If you’re reading this, then you’re no doubt already familiar with the hugely successful video sharing site YouTube.com. If you’re not, then you’re missing out on a massive library of clips from television, movies, short films, to user-created content. YouTube is widely recognized as one of the internet’s fastest growing internet phenomena, but it all started with three guys in a garage.

Jawed Karim, Chad Hurley, and Steve Chen were three PayPal employees with a common dream. They realized that while internet users were able to easily send and receive text, pictures, and music, there was an untapped market for video. The three banded together in 2005, investing their money from PayPal along with venture capital from Sequoia Capital into creating a place where internet users could share videos with the ease of sending an e-mail. They set up shop in a garage and began building the site.

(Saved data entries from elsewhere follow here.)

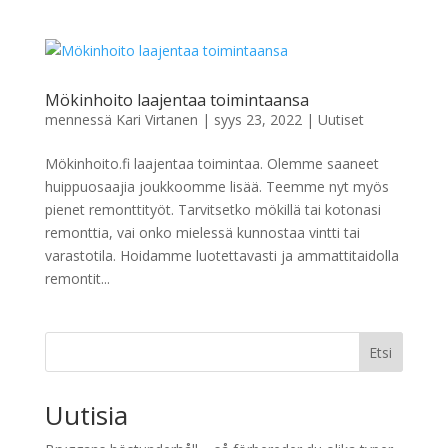
Mökinhoito laajentaa toimintaansa
mennessä
Kari Virtanen
|
syys 23, 2022
|
Uutiset
Mökinhoito.fi laajentaa toimintaa. Olemme saaneet
huippuosaajia joukkoomme lisää. Teemme nyt myös
pienet remonttityöt. Tarvitsetko mökillä tai kotonasi
remonttia, vai onko mielessä kunnostaa vintti tai
varastotila. Hoidamme luotettavasti ja ammattitaidolla
remontit...
Etsi
Uutisia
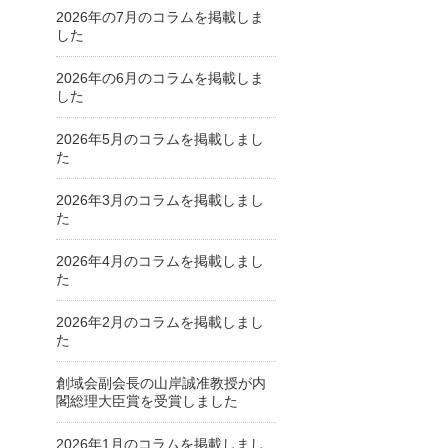
2026年の7月のコラムを掲載しま
した
2026年の6月のコラムを掲載しま
した
2026年5月のコラムを掲載しまし
た
2026年3月のコラムを掲載しまし
た
2026年4月のコラムを掲載しまし
た
2026年2月のコラムを掲載しまし
た
創域会副会長の山岸誠准教授が内
閣総理大臣賞を受賞しました
2026年1月のコラムを掲載しまし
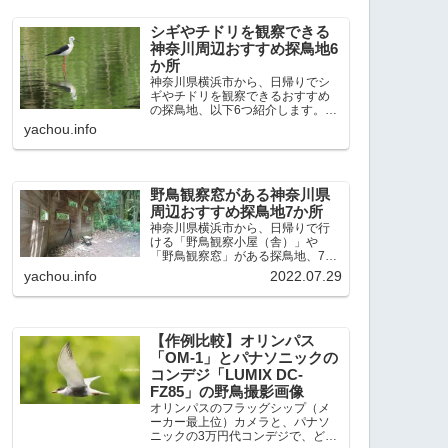
出現頻度が高いと感じた場所で
す。 北本自然観察公園：埼玉県...
シギやチドリを観察できる
神奈川周辺おすすめ探鳥地6
か所
神奈川県横浜市から、日帰りでシ
ギやチドリを観察できるおすすめ
の探鳥地、以下6つ紹介します。こ
れまで50か所近くの探鳥地を訪
yachou.info
れ、シギやチドリ観察の手応えを
感じた探鳥地です。ふなばし三番
瀬海浜公園：千葉県船橋市谷津干
潟公園：千葉県習志野市東京港...
野鳥観察窓がある神奈川県
周辺おすすめ探鳥地7か所
神奈川県横浜市から、日帰りで行
ける「野鳥観察小屋（舎）」や
「野鳥観察窓」がある探鳥地、7か
所を紹介します。どこもオススメ
yachou.info
2022.07.29
の探鳥地です。実際に訪れてみる
と、野山にいる野鳥、海や湖にい
る野鳥それぞれ違う観察になりま
した。街中にあり、電車で行ける...
【作例比較】オリンパス
「OM-1」とパナソニックの
コンデジ「LUMIX DC-
FZ85」の野鳥撮影画像
オリンパスのフラッグシップ（メ
ーカー最上位）カメラと、パナソ
ニックの3万円代コンデジで、どの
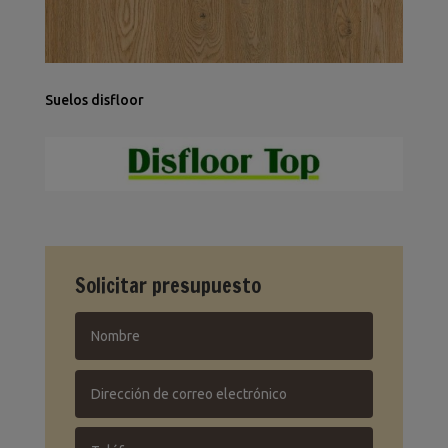
Suelos disfloor
Solicitar presupuesto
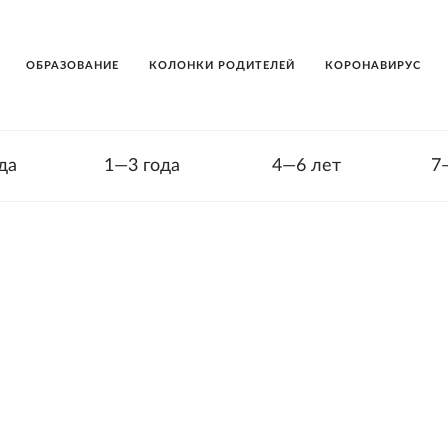
ОБРАЗОВАНИЕ
КОЛОНКИ РОДИТЕЛЕЙ
КОРОНАВИРУС
да
1—3 года
4—6 лет
7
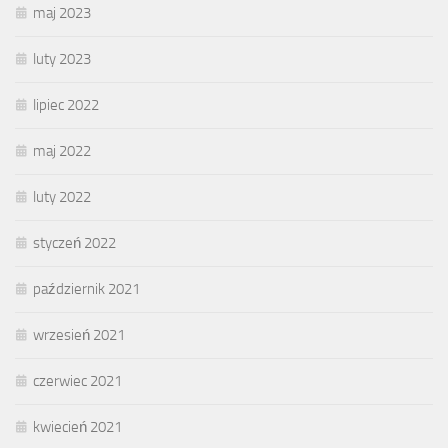
maj 2023
luty 2023
lipiec 2022
maj 2022
luty 2022
styczeń 2022
październik 2021
wrzesień 2021
czerwiec 2021
kwiecień 2021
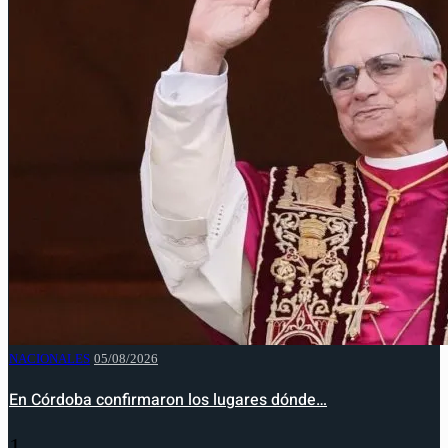
NACIONALES
05/08/2026
En Córdoba confirmaron los lugares dónde…
1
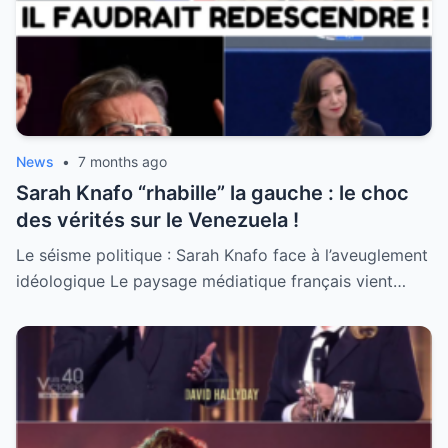
News
•
7 months ago
Sarah Knafo “rhabille” la gauche : le choc
des vérités sur le Venezuela !
Le séisme politique : Sarah Knafo face à l’aveuglement
idéologique Le paysage médiatique français vient…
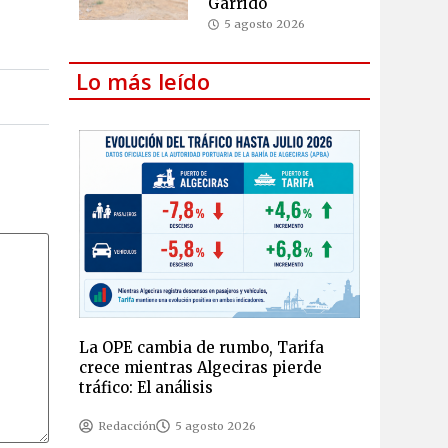
Garrido
5 agosto 2026
Lo más leído
La OPE cambia de rumbo, Tarifa
crece mientras Algeciras pierde
tráfico: El análisis
Redacción
5 agosto 2026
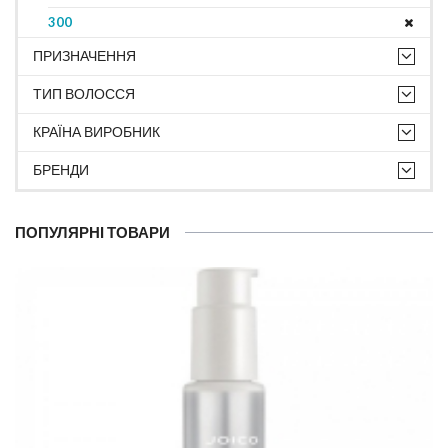
300
ПРИЗНАЧЕННЯ
ТИП ВОЛОССЯ
КРАЇНА ВИРОБНИК
БРЕНДИ
ПОПУЛЯРНІ ТОВАРИ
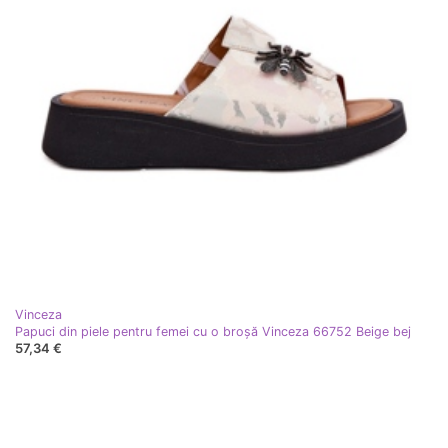
Vinceza
Papuci din piele pentru femei cu o broșă Vinceza 66752 Beige bej
57,34 €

YouTube started out with various clips from popular media, but as it rapidly gained attention throughout 2006, users began submitting their own content. This gave birth to a new form of celebrity: the common internet user, filming from home with their consumer camcorder, racking up views from other users while they shared these videos with each other. Also known as “viral videos,” these low-rent productions became a new form of online entertainment, with users creating short films, video blogs, and dialogues with each other.

Karim, Hurley, and Chen were overnight successes. With an estimated database of over 72,900,000 videos and over a half a million user accounts, YouTube has since spawned several copycat sites with the same premise. They currently receive most of their revenue from advertising, and have become an integral part of the 2008 Presidential debates in cooperation with CNN, allowing the average internet voter to submit video questions to the candidates.